## PROVIDED PASSAGE
╭──

Having not blogged much here for a little while, I thought that I would quickly post a few miscellaneous links and thoughts. I regularly post links in my Delicious account, which is linked in my sidebar (more general and less serious links, photos, and videos can be found on my Tumblr blog, Postcards from the Oubliette).
My contention is that those who argue for open borders under-value a sense of place and the integrity of the nation as political community, but those who argue for closed borders over-value the nation as political community. Instead, I will suggest we need a way of valuing our particular political community in relation to other nations and ultimately in relation to God, and that such a framework will enable us to make appropriate decisions about how to respect and value existing citizens and fulfil our duty of care to the refugee and vulnerable stranger from outside our country who nevertheless who seek a new life within our country. In summary:
- those who argue for opening up borders see borders as a filter to keep out the bad and corrupt but at the same time, let in any individual who seeks to live in this land;
- those who argue for closing our borders see borders as a fence, a system of security and defence that protects and preserves what is inside from what is outside;
- but I want to argue that borders are a face we turn to the world around us which tells them what kind of country we are and how are want to relate to those around us and whether we are hostile or hospitable.

╰──

## BRIEF A
Copy the blog post from the words that have "Having not blogged" through "from the Oubliette).", and swap "Tumblr" for "Blogger" along the way.
## BRIEF B
Answer these questions from the blog post:
(i) What is the name of the Tumblr blog?
(ii) Those who argue for opening borders see borders as what?
(iii) Those who argue for closing borders see borders as what?
Rely only on the blog post to answer.

Saved entries:
╭──

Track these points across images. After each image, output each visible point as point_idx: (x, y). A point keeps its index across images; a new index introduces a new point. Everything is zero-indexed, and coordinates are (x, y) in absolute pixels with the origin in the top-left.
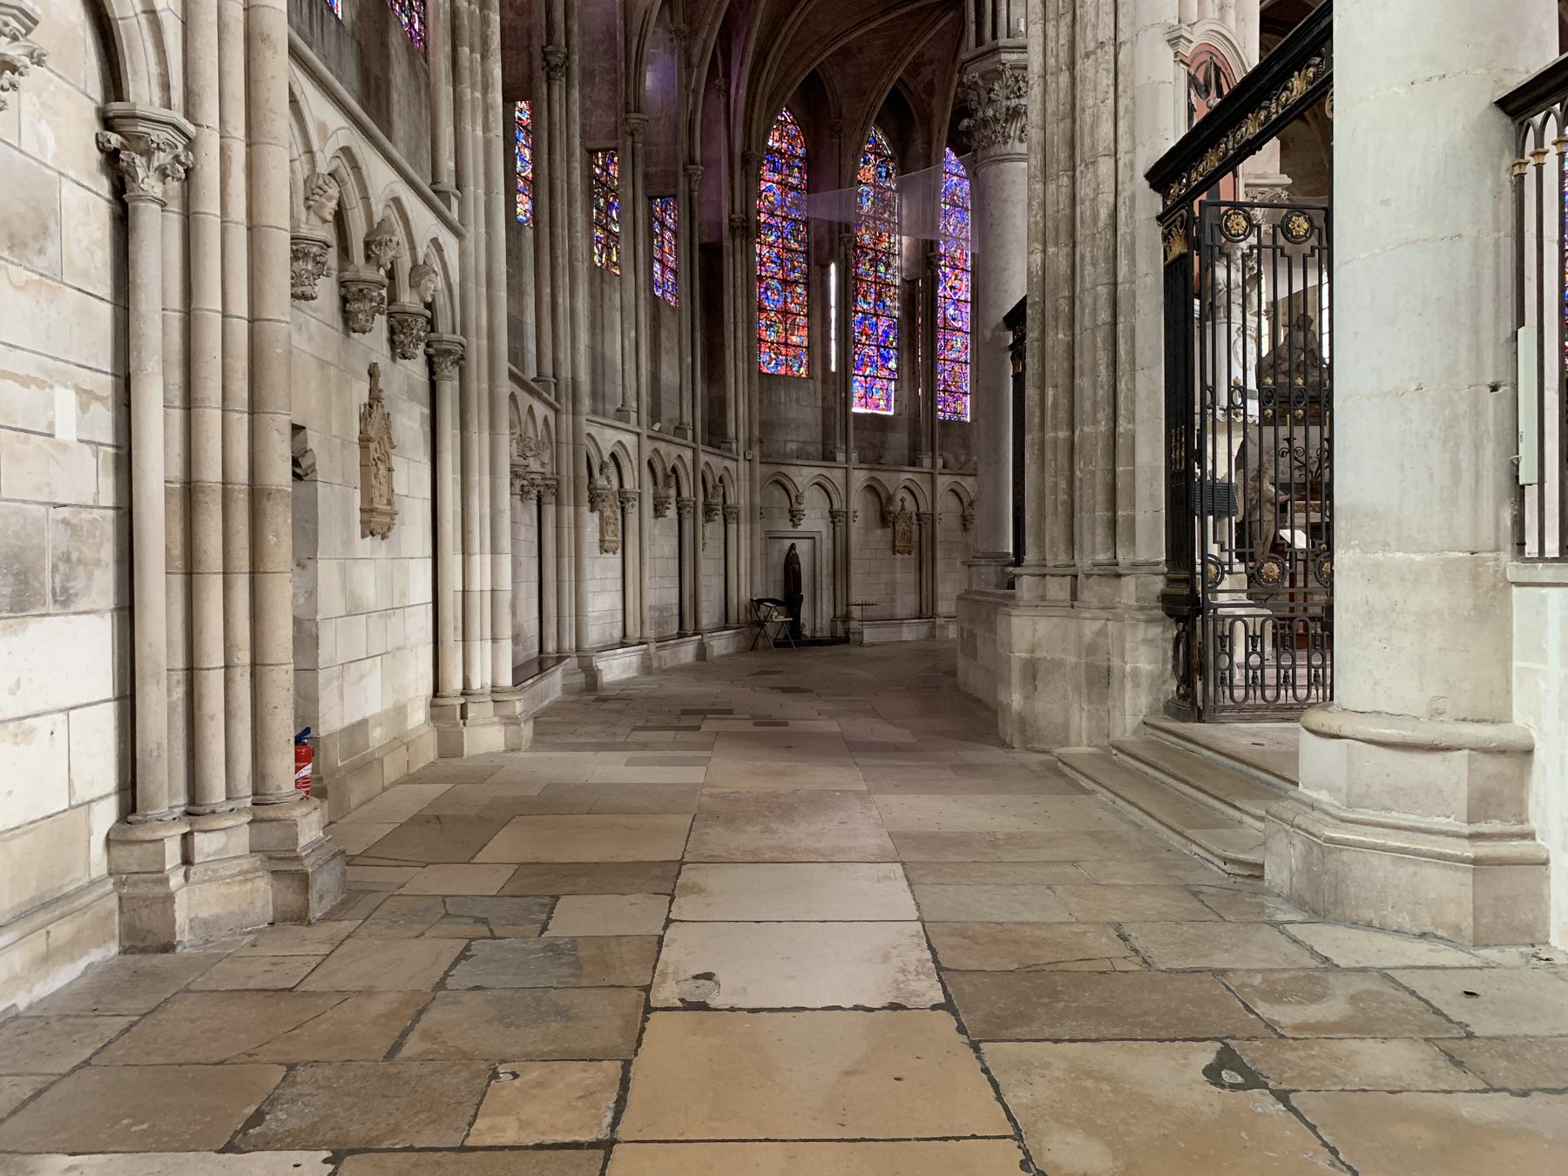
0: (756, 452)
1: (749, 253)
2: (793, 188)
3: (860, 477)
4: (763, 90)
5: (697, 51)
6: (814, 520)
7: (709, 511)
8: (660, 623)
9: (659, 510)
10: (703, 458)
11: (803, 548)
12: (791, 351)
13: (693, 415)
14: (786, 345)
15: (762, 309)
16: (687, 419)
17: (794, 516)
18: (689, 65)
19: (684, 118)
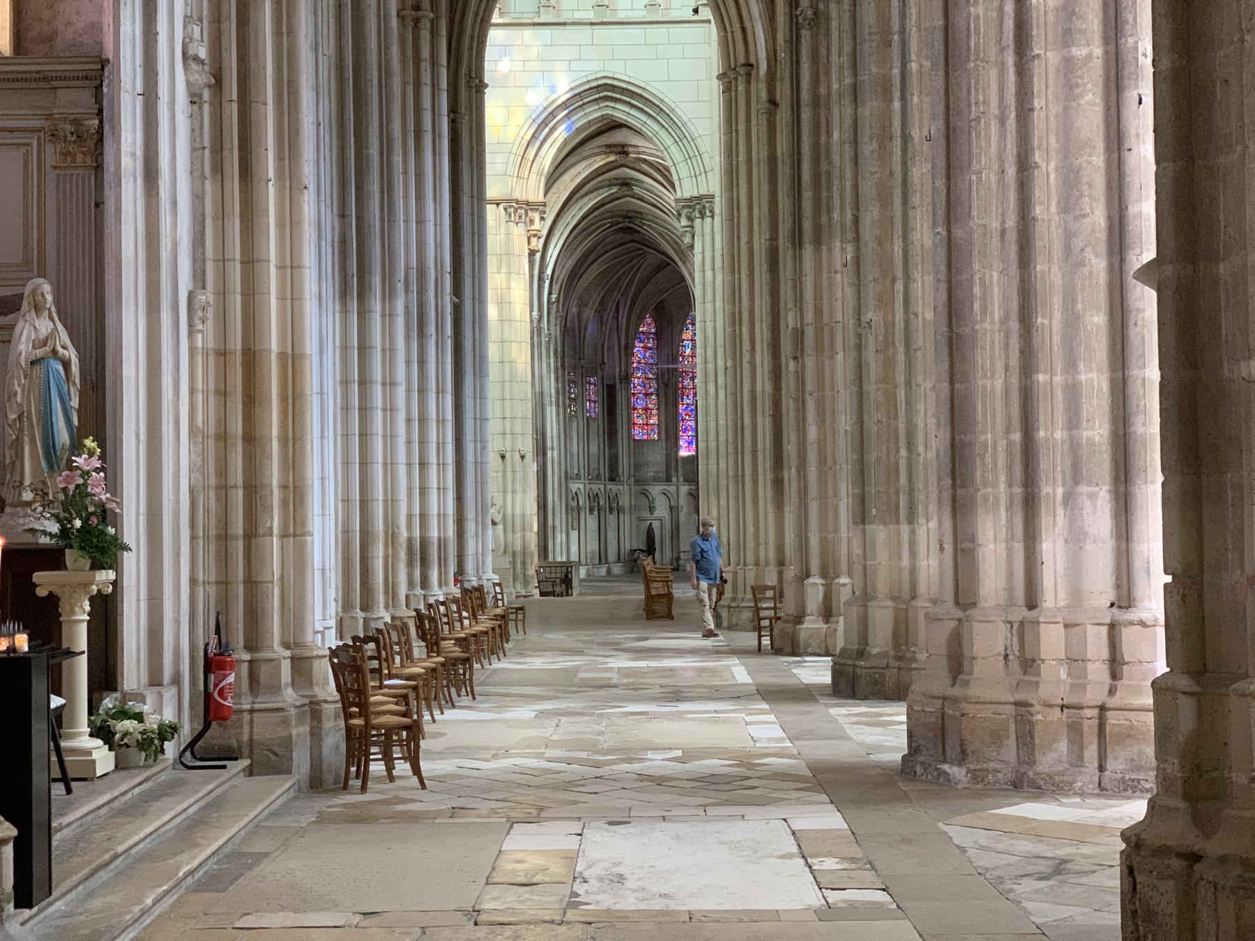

╰──

## TASK OUTPUT A
Having not blogged much here for a little while, I thought that I would quickly post a few miscellaneous links and thoughts. I regularly post links in my Delicious account, which is linked in my sidebar (more general and less serious links, photos, and videos can be found on my Blogger blog, Postcards from the Oubliette).

## TASK OUTPUT B
(i) Postcards from the Oubliette.
(ii) A filter.
(iii) A fence.